Song Xin-Yuan, Pan Jun-Hao, Kwok Timothy, Vandenput Liesbeth, Ohlsson Claes, Leung Ping-Chung
Department of Statistics, The Chinese University of Hong Kong, Shatin, New Territories, Hong Kong.
Biom J. 2010 Jun;52(3):314-32. doi: 10.1002/bimj.200900135.
In the development of structural equation models (SEMs), observed variables are usually assumed to be normally distributed. However, this assumption is likely to be violated in many practical researches. As the non-normality of observed variables in an SEM can be obtained from either non-normal latent variables or non-normal residuals or both, semiparametric modeling with unknown distribution of latent variables or unknown distribution of residuals is needed. In this article, we find that an SEM becomes nonidentifiable when both the latent variable distribution and the residual distribution are unknown. Hence, it is impossible to estimate reliably both the latent variable distribution and the residual distribution without parametric assumptions on one or the other. We also find that the residuals in the measurement equation are more sensitive to the normality assumption than the latent variables, and the negative impact on the estimation of parameters and distributions due to the non-normality of residuals is more serious. Therefore, when there is no prior knowledge about parametric distributions for either the latent variables or the residuals, we recommend making parametric assumption on latent variables, and modeling residuals nonparametrically. We propose a semiparametric Bayesian approach using the truncated Dirichlet process with a stick breaking prior to tackle the non-normality of residuals in the measurement equation. Simulation studies and a real data analysis demonstrate our findings, and reveal the empirical performance of the proposed methodology. A free WinBUGS code to perform the analysis is available in Supporting Information.

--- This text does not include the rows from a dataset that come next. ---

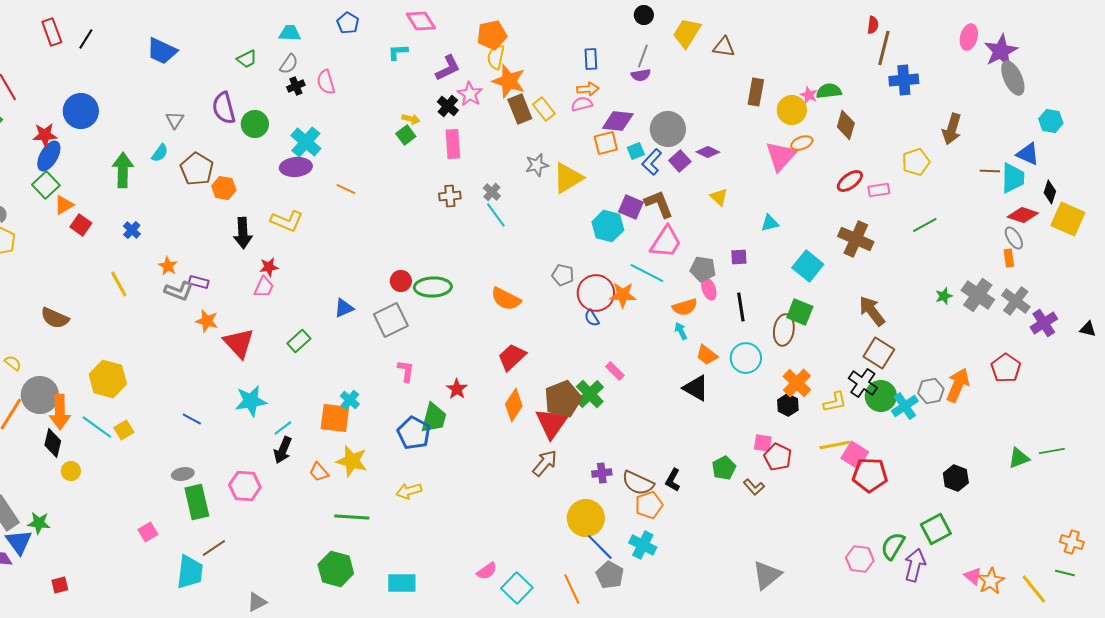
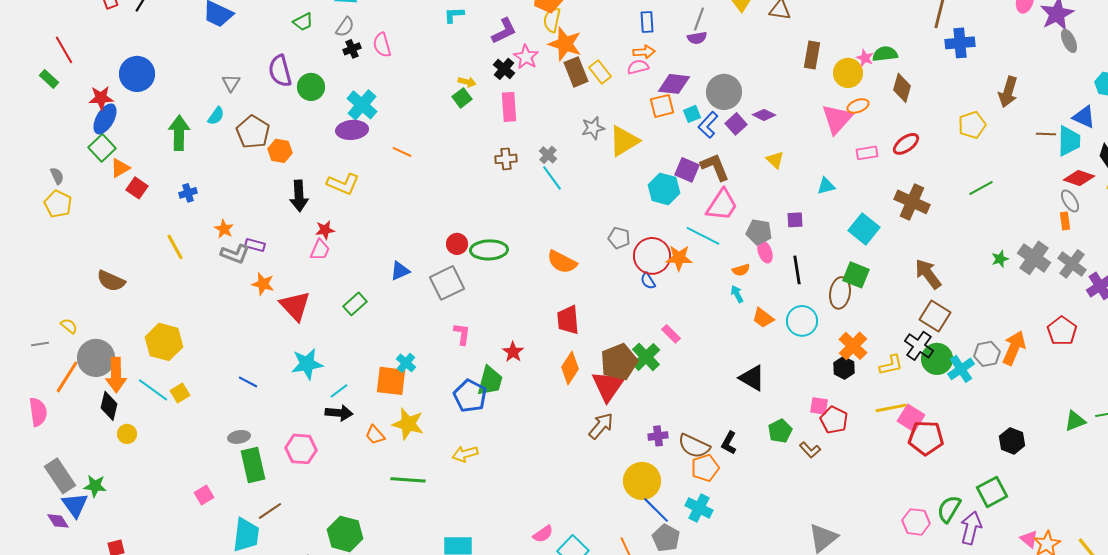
gray ellipse: (1013, 78) -> (1069, 41), size x0.7
pink rectangle: (879, 190) -> (867, 153), moved
blue cross: (132, 230) -> (188, 193), turned 30
orange semicircle: (685, 307) -> (741, 270), size x0.7
red trapezoid: (512, 357) -> (568, 320), turned -52
black triangle: (696, 388) -> (752, 378), moved
black arrow: (283, 450) -> (339, 413), turned -108
green hexagon: (336, 569) -> (345, 534), moved

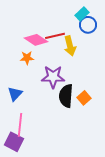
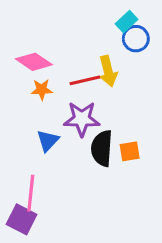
red line: (55, 36) -> (85, 80), moved
pink diamond: (36, 40) -> (34, 62), moved
blue triangle: (15, 94) -> (48, 141), moved
orange square: (84, 98) -> (130, 151), turned 32

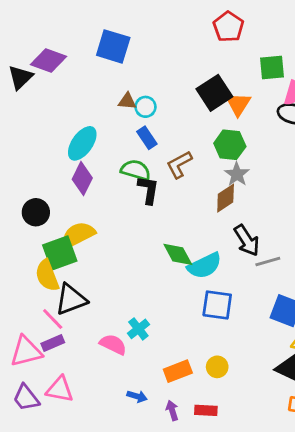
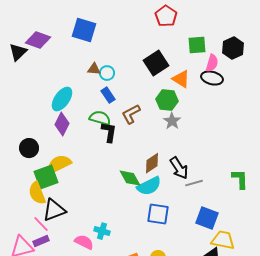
orange triangle: (238, 104) -> (181, 79), moved, turned -30
brown diamond: (226, 198) -> (152, 163), moved
cyan cross: (138, 329) -> (102, 231), turned -35

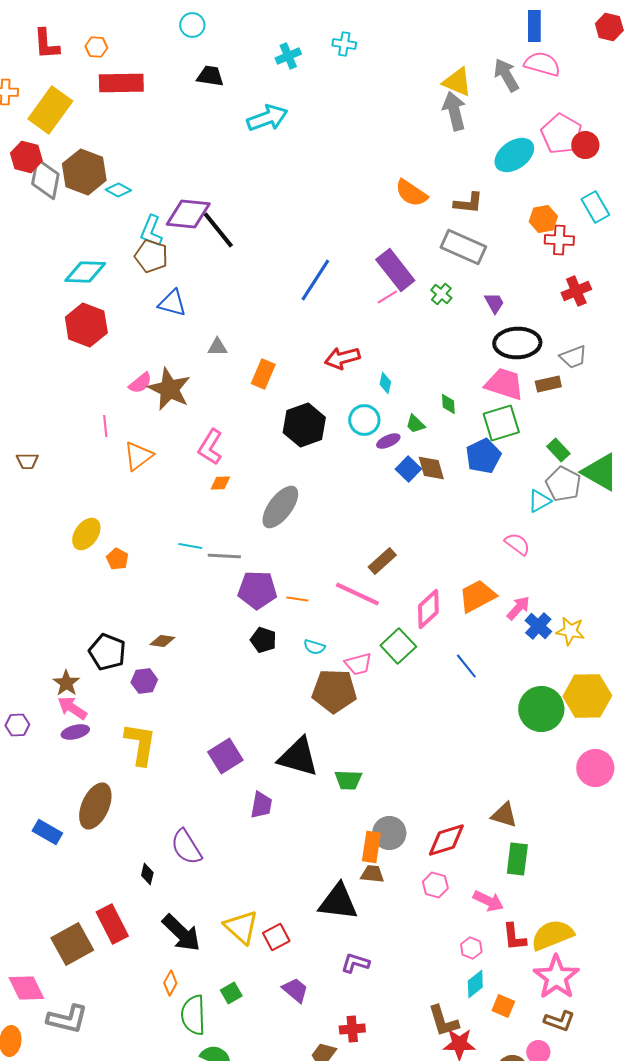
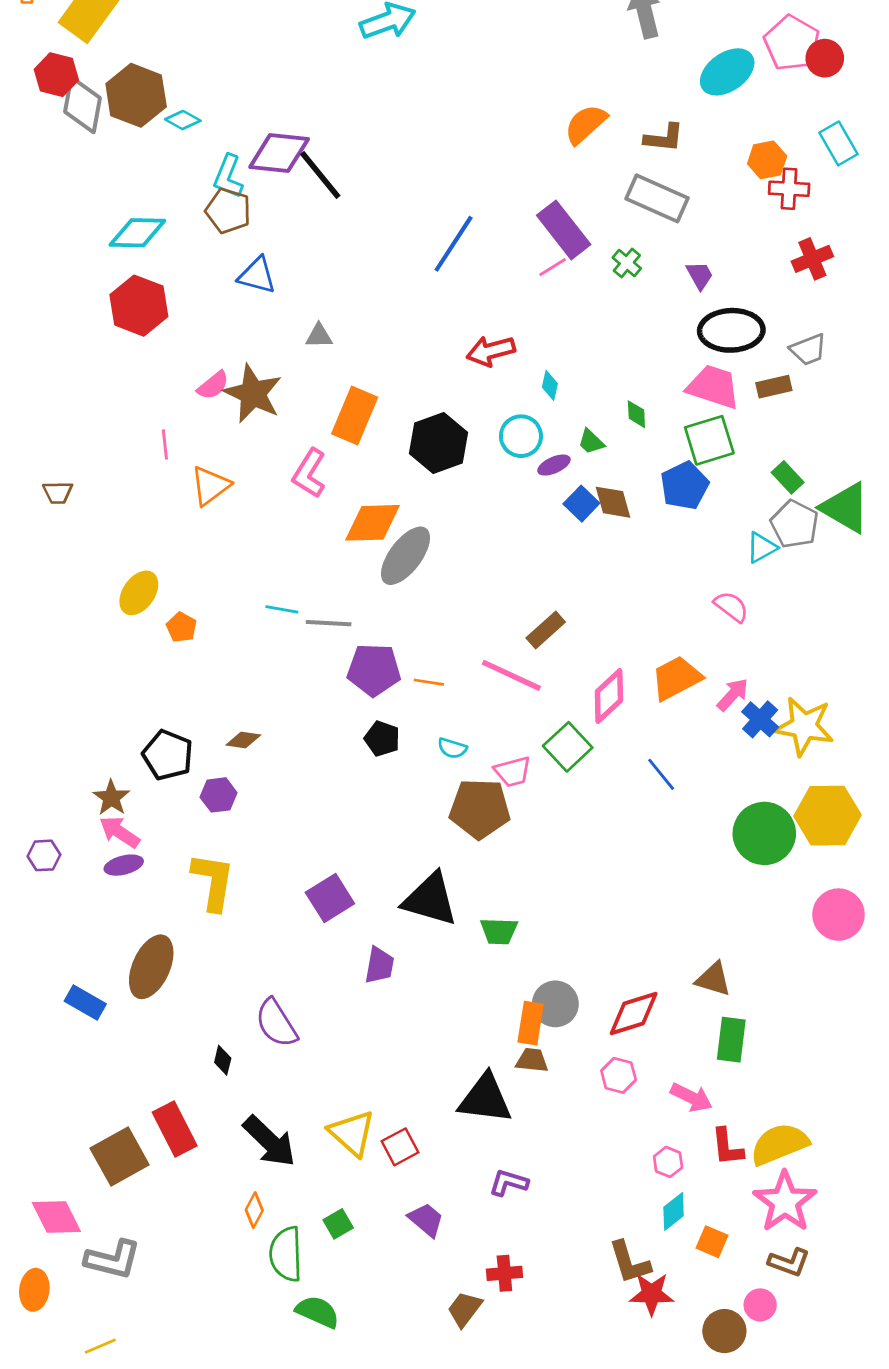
orange semicircle: (411, 193) -> (586, 124), turned 104
orange rectangle: (263, 374) -> (355, 416), moved, size x1.4
orange diamond: (220, 483) -> (373, 523), moved, size x2.0
yellow star: (570, 631) -> (804, 726), size x1.5

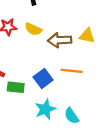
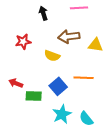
yellow semicircle: (33, 29) -> (52, 56), moved
brown arrow: (60, 40) -> (69, 37), moved

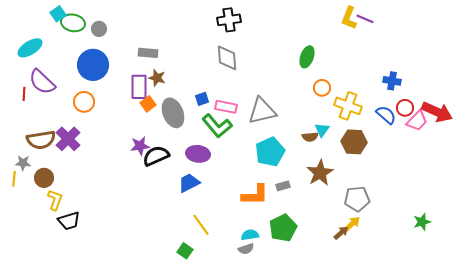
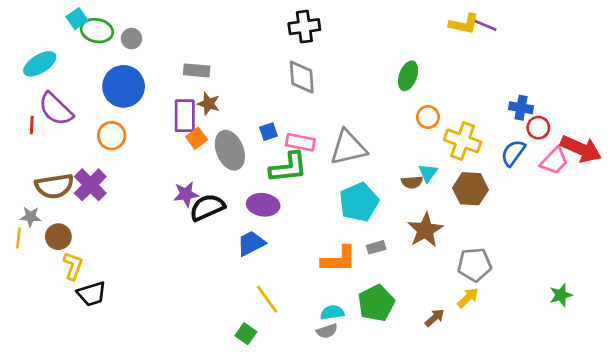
yellow L-shape: (349, 18) -> (464, 24), turned -100
red circle: (405, 108) -> (538, 128), moved
blue semicircle: (386, 115) -> (513, 153), turned -95
green L-shape: (217, 126) -> (288, 168), turned -56
brown arrow: (341, 233) -> (435, 318), moved

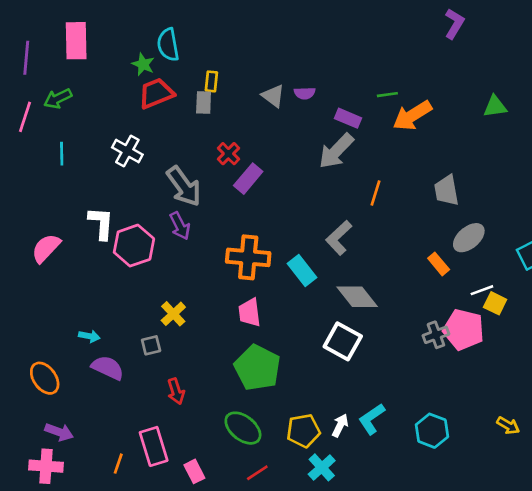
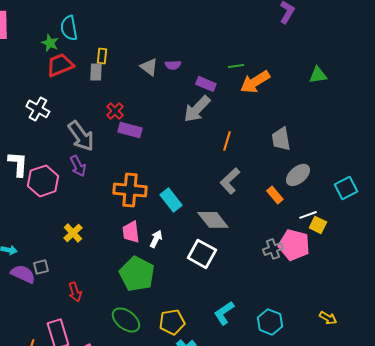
purple rectangle: (248, 179) -> (130, 130), turned 65
gray L-shape: (339, 238) -> (230, 181), moved
gray square: (151, 345) -> (41, 267), moved
white arrow: (340, 425) -> (156, 239), moved

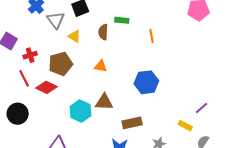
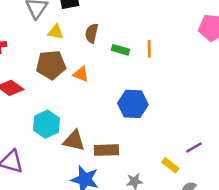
green rectangle: (122, 20) -> (120, 50), moved
yellow triangle: (74, 36) -> (56, 32), turned -32
brown pentagon: (61, 64) -> (51, 65), moved
brown triangle: (104, 102) -> (74, 141), moved

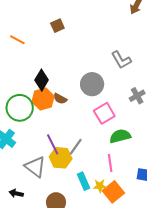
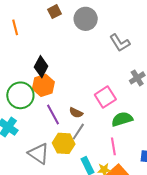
orange line: (17, 40) -> (15, 27), turned 49
gray circle: (92, 84) -> (86, 19), moved
brown semicircle: (60, 99) -> (76, 113), moved
purple line: (53, 144) -> (53, 114), moved

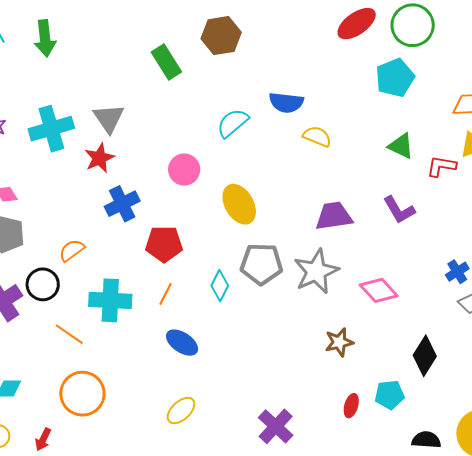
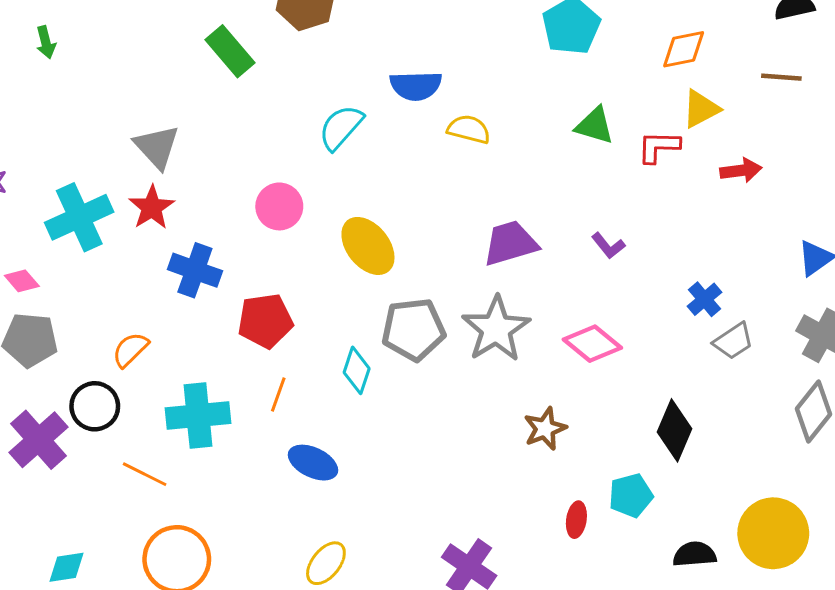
green arrow: (45, 38) -> (46, 42), size x0.6
cyan cross: (51, 129) -> (79, 217), moved
blue cross: (122, 204) -> (195, 270), turned -36
purple L-shape: (399, 210) -> (608, 246), moved, size x0.7

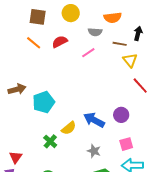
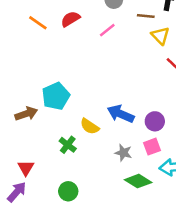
brown arrow: (17, 89) -> (26, 114), moved
purple circle: (121, 115) -> (155, 121), moved
yellow semicircle: (69, 128) -> (90, 126), turned 77
pink square: (126, 144) -> (152, 147), moved

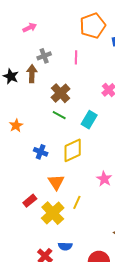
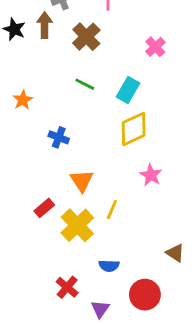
brown cross: (61, 93) -> (86, 37), moved
yellow diamond: (73, 150) -> (134, 129), moved
blue semicircle: (65, 246) -> (109, 266), moved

在结构方程模型(SEM)的发展过程中,通常假定观测变量呈正态分布。然而,在许多实际研究中这一假定可能会被违背。由于SEM中观测变量的非正态性可能源于非正态的潜在变量、非正态的残差或者两者皆有,因此需要对潜在变量分布未知或残差分布未知的情况进行半参数建模。在本文中,我们发现当潜在变量分布和残差分布均未知时,SEM会变得不可识别。因此,在不对其中一方进行参数假设的情况下,可靠地估计潜在变量分布和残差分布是不可能的。我们还发现,测量方程中的残差比潜在变量对正态性假设更为敏感,并且残差的非正态性对参数和分布估计的负面影响更为严重。因此,当对潜在变量或残差的参数分布没有先验知识时,我们建议对潜在变量进行参数假设,并对残差进行非参数建模。我们提出一种半参数贝叶斯方法,使用具有折断先验的截断狄利克雷过程来处理测量方程中残差的非正态性。模拟研究和实际数据分析证明了我们的发现,并揭示了所提出方法的实证性能。支持信息中提供了用于执行分析的免费WinBUGS代码。